2011 was a big year, with peak right around your launch date:
http://nwis.waterdata.usgs.gov/nwis...3290450&begin_date=20110401&end_date=20110801

one option for shuttle that I have heard of recently is to jet boat back up. two friends that have done it said it was about the same cost as the shuttle service, and was really fun to see the canyon backwards.


----------



## BlueTurf (Mar 9, 2013)

I was with a group that did a jet boat shuttle back to the put in last year. We shuttled up from a campsite not quite to Pittsburgh who's name escapes me at the moment. The cost was about $20 bucks per person higher than the shuttle would have been in memory serves. It was worth it in my opinion. 

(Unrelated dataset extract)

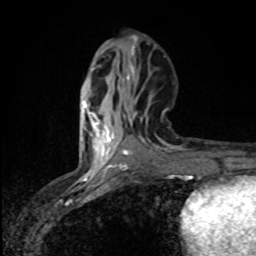
Breast MRI (dynamic contrast-enhanced), one axial slice. Position 36 of 80 along the scan axis. Cropped to one breast. Dynamic contrast-enhanced series, time point 2 of 8 at this slice position (early post-contrast). 1.5 T. TE 4.2 ms, TR 7 ms. 2 mm slice thickness. 256 × 256 image matrix. Female patient.
Structures marked on this image (semi-automatically segmented with operator editing):
- enhancing-tissue mask used for the functional tumour volume (all voxels passing the contrast-enhancement thresholds inside the analysis volume; usually the tumour): bounding box <83,101,120,169> (left, top, right, bottom; pixels)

One thing to keep in mind is jet boat capacity. We had 5 boats (16' cat, 14' Hyside, 14' Aire, 14' Maravia and 18' Riken) and about 12 or 13 people. Eight full size boats may be too much for the large jet boat. Be sure to confirm with the jet boat operator that you all will fit. 

It was super cool running the rapids in reverse. I also have some friends that have done a jet boat shuttle on the Main Salmon. They did it at the start of the trip from the take out though so they saw the rapids before they floated them.


----------



## Gremlin (Jun 24, 2010)

pbowman said:


> while it is true that Hells Canyon is dam controlled, it is also possible to get big water at that time of year. 2012 was a decent water year, while the peak that year was before your launch date it was well above the control limits of the dam:
> http://nwis.waterdata.usgs.gov/nwis...3290450&begin_date=20120301&end_date=20120701
> 
> 2011 was a big year, with peak right around your launch date:
> ...


So around May 23rd it looks like it could be anywhere from 15,000 to 70,000 cfs regardless of the dam. What is the limit for the jet boats to shuttle back up?


----------



## whiteh2o (May 8, 2006)

Curious as to how much jet boat traffic one can expect runnin Hells Canyon?
Have done the jet boats out of Spanish bottom and really liked that run. Hells Canyon in reverse would be very cool. Thanks.


----------